* **TRAVAIL DEMANDÉ**:
a: D'après l'extrait choisi, dans quel pays John Kramer subit-il son opération de la dernière chance ?
b: Indiquez si chacune des affirmations suivantes concorde avec l'extrait choisi : (i) Saw X est le dixième film de la saga ; (ii) la saga a été lancée par James Wan en 2010 ; (iii) l'action de Saw X se déroule avant les événements du premier film.
c: Recopiez à l'identique le passage de l'extrait choisi allant de « Qu’est-ce que Saw » à « encore été raconté. ».

* **EXTRAIT CHOISI**:
····················
Saw X
de Kevin Greutert
Epouvante-horreur
Avec Synnøve Macody Lund, Tobin Bell, Shawnee Smith
Sortie le 25 octobre 2023
Condamné par un cancer, John Kramer reçoit une opération de la dernière chance par une mystérieuse chirurgienne clandestine au Mexique. A son réveil, il s’aperçoit qu’il a été dupé et entreprend de retrouver la bande d’escrocs pour les contraindre à un jeu… Dixième film indigeste, Saw X achève définitivement le basculement de la franchise vers la série Z.
Qu’est-ce que Saw X, dixième volet de la gorissime saga initiée par James Wan en 2004, peut bien encore chercher à susciter chez son spectateur ? Il faut dire qu’avec presque vingt ans au compteur, la série semble avoir subi toute les variations possibles. Du sequel au spin-off, en passant par le reboot (tiens, il nous manque le prequel quand même…), à tel point qu’on se demande, en poussant les portes du cinéma, ce qu’un opus supplémentaire peut bien avoir à nous proposer qui n’ait pas encore été raconté.
Situé après les événements du premier film, Saw X met en scène un John Kramer mourant, résolu à accepter sa disparition imminente, jusqu’à ce que l’espoir lui revienne sous la forme d’un traitement miracle administré par des docteurs clandestins. A ce stade, inutile de signaler que le film ne s’embarrasse plus d’une quelconque cohérence vis-à-vis de son personnage principal, qui traverse la franchise en méprisant les règles élémentaires de la chronologie : jeune, puis vieux, puis re-jeune, mort-mais-en-fait-non, ah-si-ça-y-est-il-est-mort. Sa réapparition est surtout la promesse d’un retour aux origines, entendre aux pièges sadiques qui donnèrent au premier film son parfum de souffre. De ce point de vue, la promesse est tenue et le film fait honneur à sa réputation de torture porn, dans une surenchère abjecte à peu près insoutenable. Seul point d’intérêt d’un long-métrage (et encore, pour ceux qui aiment) qui redouble d’inventivité dans les dilemmes pervers imposés à ses personnages de victimes, marionnettes fébriles dans les mains du Jigsaw tout puissant : scier son fémur pour en extraire la moelle osseuse ou bien finir décapitée ? Ouvrir sa boite crânienne pour prélever sa matière grise ou sentir son visage cuire à l’étouffée ? A n’en point douter, les amateurs seront servis.
····················
* **DONNÉES ÉTUDIÉES**:
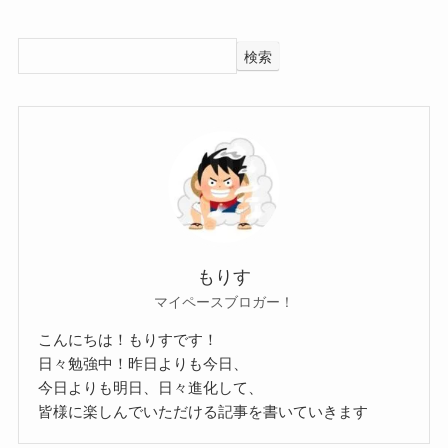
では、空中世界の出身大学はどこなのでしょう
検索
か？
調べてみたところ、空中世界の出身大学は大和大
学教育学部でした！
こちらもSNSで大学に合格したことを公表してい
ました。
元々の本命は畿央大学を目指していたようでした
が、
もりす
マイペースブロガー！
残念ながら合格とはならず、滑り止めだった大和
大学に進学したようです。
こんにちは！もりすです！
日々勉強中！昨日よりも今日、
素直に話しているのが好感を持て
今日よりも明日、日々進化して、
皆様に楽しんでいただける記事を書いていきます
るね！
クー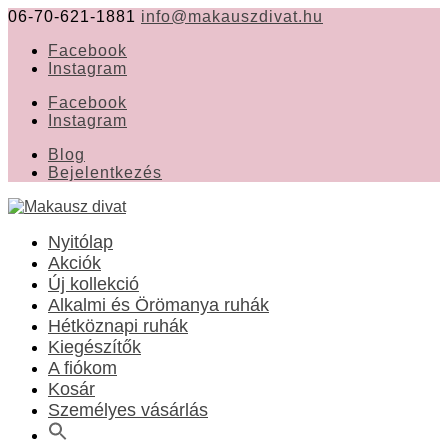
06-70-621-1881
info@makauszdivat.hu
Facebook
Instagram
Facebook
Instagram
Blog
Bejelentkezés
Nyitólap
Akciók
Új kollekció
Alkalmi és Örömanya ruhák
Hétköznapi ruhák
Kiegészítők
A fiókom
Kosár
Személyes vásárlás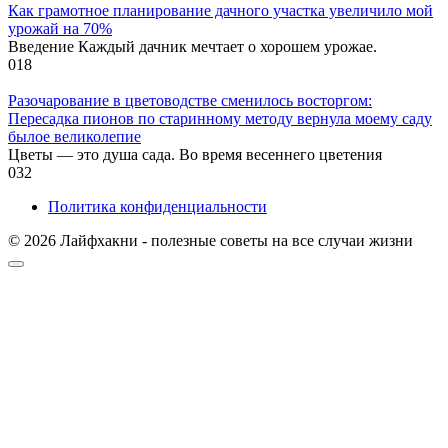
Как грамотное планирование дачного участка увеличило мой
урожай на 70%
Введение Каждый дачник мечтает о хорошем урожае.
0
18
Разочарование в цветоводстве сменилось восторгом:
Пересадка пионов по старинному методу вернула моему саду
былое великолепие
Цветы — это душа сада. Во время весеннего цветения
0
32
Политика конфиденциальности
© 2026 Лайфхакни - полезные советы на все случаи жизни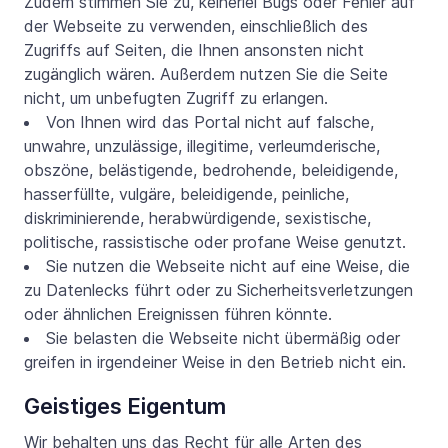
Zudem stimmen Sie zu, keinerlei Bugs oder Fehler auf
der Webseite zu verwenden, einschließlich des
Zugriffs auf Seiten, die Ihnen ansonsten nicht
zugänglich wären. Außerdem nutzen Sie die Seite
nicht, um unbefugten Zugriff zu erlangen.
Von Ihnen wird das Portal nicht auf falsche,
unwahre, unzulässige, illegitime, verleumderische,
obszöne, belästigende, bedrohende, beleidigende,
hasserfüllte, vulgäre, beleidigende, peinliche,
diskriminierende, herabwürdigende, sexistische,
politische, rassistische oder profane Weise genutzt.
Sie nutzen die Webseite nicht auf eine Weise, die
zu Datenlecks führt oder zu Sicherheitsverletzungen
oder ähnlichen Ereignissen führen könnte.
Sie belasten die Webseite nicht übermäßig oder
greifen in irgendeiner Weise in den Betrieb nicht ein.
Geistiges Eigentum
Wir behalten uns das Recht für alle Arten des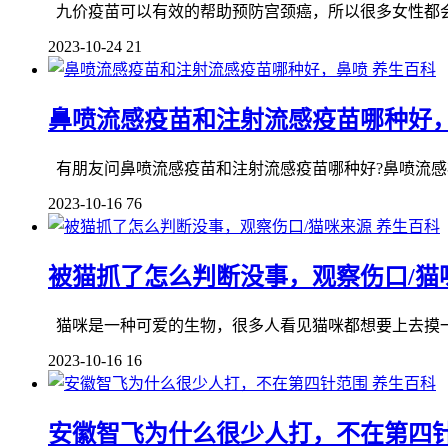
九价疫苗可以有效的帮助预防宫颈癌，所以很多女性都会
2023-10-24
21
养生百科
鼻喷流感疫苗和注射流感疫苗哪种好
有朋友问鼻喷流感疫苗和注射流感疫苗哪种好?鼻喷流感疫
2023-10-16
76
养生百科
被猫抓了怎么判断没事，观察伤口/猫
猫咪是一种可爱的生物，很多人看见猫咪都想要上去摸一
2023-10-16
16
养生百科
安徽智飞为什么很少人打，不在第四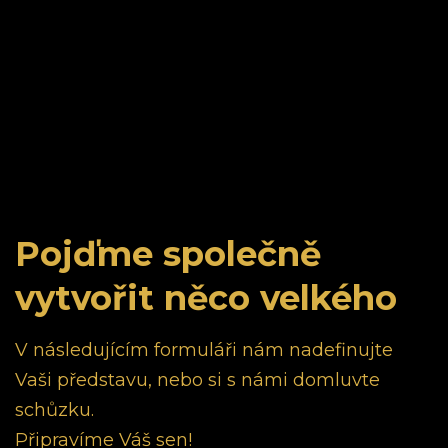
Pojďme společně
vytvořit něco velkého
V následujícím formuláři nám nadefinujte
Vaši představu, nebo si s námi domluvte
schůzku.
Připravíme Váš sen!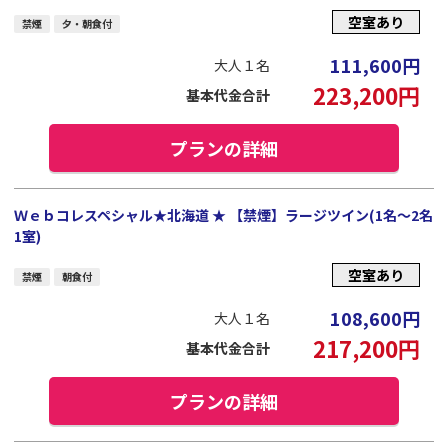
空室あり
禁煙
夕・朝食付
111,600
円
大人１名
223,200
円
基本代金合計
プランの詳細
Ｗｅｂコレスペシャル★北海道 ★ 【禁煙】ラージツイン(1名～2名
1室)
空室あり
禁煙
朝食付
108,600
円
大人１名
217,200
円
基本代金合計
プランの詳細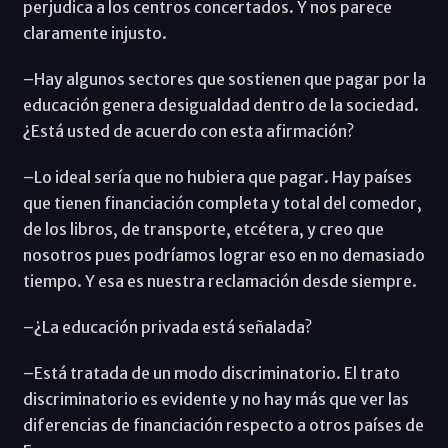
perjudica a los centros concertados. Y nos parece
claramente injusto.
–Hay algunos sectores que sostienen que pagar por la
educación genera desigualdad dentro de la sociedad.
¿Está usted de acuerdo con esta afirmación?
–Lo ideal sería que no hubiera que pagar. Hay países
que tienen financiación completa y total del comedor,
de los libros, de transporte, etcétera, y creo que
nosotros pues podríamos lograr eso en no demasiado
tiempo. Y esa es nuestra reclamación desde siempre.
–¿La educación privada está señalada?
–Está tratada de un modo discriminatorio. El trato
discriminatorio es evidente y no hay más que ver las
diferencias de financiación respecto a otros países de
····················
* **RÉPONSES CI-DESSOUS**:
a: Au Mexique.

b:
(i) Oui : « Dixième film indigeste, Saw X ».
(ii) Non : « initiée par James Wan en 2004 ».
(iii) Non : « Situé après les événements du premier film ».

c:
Qu’est-ce que Saw X, dixième volet de la gorissime saga initiée par James Wan en 2004, peut bien encore chercher à susciter chez son spectateur ? Il faut dire qu’avec presque vingt ans au compteur, la série semble avoir subi toute les variations possibles. Du sequel au spin-off, en passant par le reboot (tiens, il nous manque le prequel quand même…), à tel point qu’on se demande, en poussant les portes du cinéma, ce qu’un opus supplémentaire peut bien avoir à nous proposer qui n’ait pas encore été raconté.